Finance

Codere creditors approve deal to take control of business as Q1 revenue drops

| By Daniel O'Boyle
Codere announced its creditors have approved a plan to take control of its business as the operator's financial struggles continued in Q1, with revenue down 54.3% to €127.2m (£109.9m/$155.1m) amid venue closures in almost all of its key markets.
Codere

Codere said that the decline in revenue was due to “the restrictive measures adopted in many countries in response to the health crisis”.

This included Codere’s operation in Italy, Codere’s largest market, being closed for the entire quarter, generating no revenue after €60.2m in Q1 of 2020.

It also had to deal with new closures during the quarter in Mexico, Argentina and Panama, plus further restrictions elsewhere. Mexico revenue was down 63.5% to €22.1m, Panama revenue dropped 60.1% to €5.8m and Argentina revenue declined 41.4% to €38.0m.

In Spain, Codere’s second-largest market in 2020, revenue was down 34.3% to €26.6m.

The operator’s online business was more successful, but failed to outweigh the retail declines, with revenue up 23.6% to €19.8m.

“The group’s business continues to be affected by the impact of the pandemic, which continues to be severe in many of the countries where the company operates,” it said.

Codere’s earnings before interest, tax, depreciation and amortisation (EBITDA) came to €3.5m, down 92.7%. While every non-Italy market reported positive EBITDA, its Italy segment reported an EBITDA loss.

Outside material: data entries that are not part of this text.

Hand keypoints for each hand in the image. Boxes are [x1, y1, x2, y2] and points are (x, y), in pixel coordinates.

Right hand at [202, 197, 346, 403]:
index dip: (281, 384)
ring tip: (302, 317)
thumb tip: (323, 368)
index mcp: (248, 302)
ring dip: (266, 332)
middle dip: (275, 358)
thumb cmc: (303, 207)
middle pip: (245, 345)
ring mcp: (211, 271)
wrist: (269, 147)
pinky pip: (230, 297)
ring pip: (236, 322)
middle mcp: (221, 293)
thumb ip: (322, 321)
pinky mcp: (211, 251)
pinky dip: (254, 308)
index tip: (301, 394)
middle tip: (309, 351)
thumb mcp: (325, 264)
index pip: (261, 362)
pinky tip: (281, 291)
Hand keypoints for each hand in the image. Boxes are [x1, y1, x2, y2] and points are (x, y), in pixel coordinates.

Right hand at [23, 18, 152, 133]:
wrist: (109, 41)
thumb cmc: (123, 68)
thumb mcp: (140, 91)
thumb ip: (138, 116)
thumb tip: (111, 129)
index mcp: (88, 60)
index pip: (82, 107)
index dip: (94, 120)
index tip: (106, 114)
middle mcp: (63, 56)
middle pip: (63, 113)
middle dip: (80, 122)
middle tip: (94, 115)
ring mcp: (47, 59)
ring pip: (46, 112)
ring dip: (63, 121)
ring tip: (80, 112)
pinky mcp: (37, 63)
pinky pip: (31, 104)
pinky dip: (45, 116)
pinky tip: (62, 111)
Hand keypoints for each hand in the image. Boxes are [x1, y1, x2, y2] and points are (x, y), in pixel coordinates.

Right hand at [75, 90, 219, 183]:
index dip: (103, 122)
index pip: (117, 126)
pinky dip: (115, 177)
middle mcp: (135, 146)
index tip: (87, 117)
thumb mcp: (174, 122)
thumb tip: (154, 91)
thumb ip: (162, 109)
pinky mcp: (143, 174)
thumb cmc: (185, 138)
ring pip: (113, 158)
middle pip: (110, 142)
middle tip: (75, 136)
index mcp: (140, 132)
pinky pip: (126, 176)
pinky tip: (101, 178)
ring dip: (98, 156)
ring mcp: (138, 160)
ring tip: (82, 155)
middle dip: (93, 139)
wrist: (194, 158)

“The decline in income could not be fully balanced by the decrease in operating expenses, despite the significant measures for efficiency and cost savings implemented during the pandemic,” Codere said.

After further costs such as interest and tax, Codere’s overall loss was €91.5m, which was less than the €97.1m loss the business had made in Q1, despite the lower revenue.

The operator also announced that 90% of its bondholders have now agreed to a debt capitalisation deal in which Codere’s current business will be brought under a new holding company, which will be 95% owned by those bondholders.

As the deal has now passed the necessary 75% approval mark, it is set to come into effect. Codere shareholders approved the deal earlier this month.

This deal will capitalise €367m worth of debt. In addition, Codere will raise a further €225m to keep itself afloat until its venues may reopen.

The operator expects this to happen in most of its markets in June or July, but said it may take longer in Argentina.